'Assume absolute stereo flag', '|r|' suffix for cd_smiles

26-07-2004 09:21:18

What does the 'Assume absolute stereo flag' mean in the Create table dialog?


What has it have to do with the cd_smiles ' |r|' suffix?


Why have other customers complained about the ' |r|' suffix?

ChemAxon 9c0afc9aaf

26-07-2004 09:31:58

1. Chiral flag issue:





The 'Assume absolute stereo flag' option means, that all query and target structures are treated as absolute stereo during search.


This table option can be changed any time in the regeneration dialog, you do not have to actually regenerate the table.





There are some MDL files, where the chiral flag is accidentally missing, but should be treated as absolute stereo.


Since JChem 2.3 there is an import option to set the chiral flag during import.


In this case no "|r|" suffixes appear of course (but other features may still be present as a suffix).





MDL files have a so-called "chiral flag".


If this flag is missing (not set), the structure is relative stereo.


This means that in terms of chiral centers the structure is exactly the same as drawn, _or_ it's mirror image (every chiral center in the opposite configuration).





This feature is not supported by SMILES, so JChem uses a SMILES extension to represent these (see below).





If the "Absolute stereo flag" is checked, the "|r|" will be ignored by the search, the structure will be treated as absolute stereo.





2. "cd_smiles" suffix issue (in general)





JChem uses the "cd_smiles" column during search.


The structure may contain features that are not supported by SMILES.


In this case we ensure the correctness of the search by adding extra information to the SMILES:





http://www.chemaxon.com/marvin/doc/user/cxsmiles-doc.html





Some customers (try to) use "cd_smiles" for displaying the structure in SMILES format with a non-ChemAxon tool, that cannot recognize these extensions.





In this case


- the smiles can be simply truncated after the first space


or


- a molecule can be created from "cd_structure", and then converted to SMILES with Molecule.toFormat("smiles")





The latter method produces SMILES from the original (not standardized) structure.


Naturally with both methods you loose that part of the information that cannot be represented in SMILES.





Moreover sometimes there are some rare features in the structure that cannot be represented even in our smiles extension.


In this case the "cd_smiles" value is NULL and JChem uses the "cd_structure" column for the search process (slower).

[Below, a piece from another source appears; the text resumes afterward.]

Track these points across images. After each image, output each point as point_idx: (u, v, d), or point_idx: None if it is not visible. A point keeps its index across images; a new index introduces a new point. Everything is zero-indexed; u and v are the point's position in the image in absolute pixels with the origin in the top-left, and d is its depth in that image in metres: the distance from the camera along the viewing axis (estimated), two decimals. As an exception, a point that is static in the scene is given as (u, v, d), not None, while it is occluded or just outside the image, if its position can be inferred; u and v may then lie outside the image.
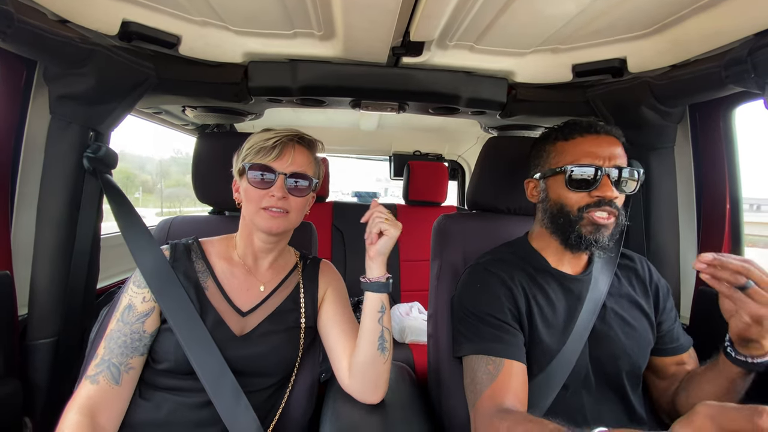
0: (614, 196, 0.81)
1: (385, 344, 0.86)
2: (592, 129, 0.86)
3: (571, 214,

We are gradually incorporating every feature (that influences the search process) into our SMILES extension, until then you may expect NULL values in rare cases.





In general, we recommend using the "cd_structure" column for display.


This column always stores the original structures in the original format without any information loss (e.g. Marvin Documents may even have graphical objects beside the structure).





We recommend Marvin Applets and Marvin Beans for displaying the structures, since they support every format that can be found in the database table.





The "cd_smiles" column is rather for internal use to speed up the search process.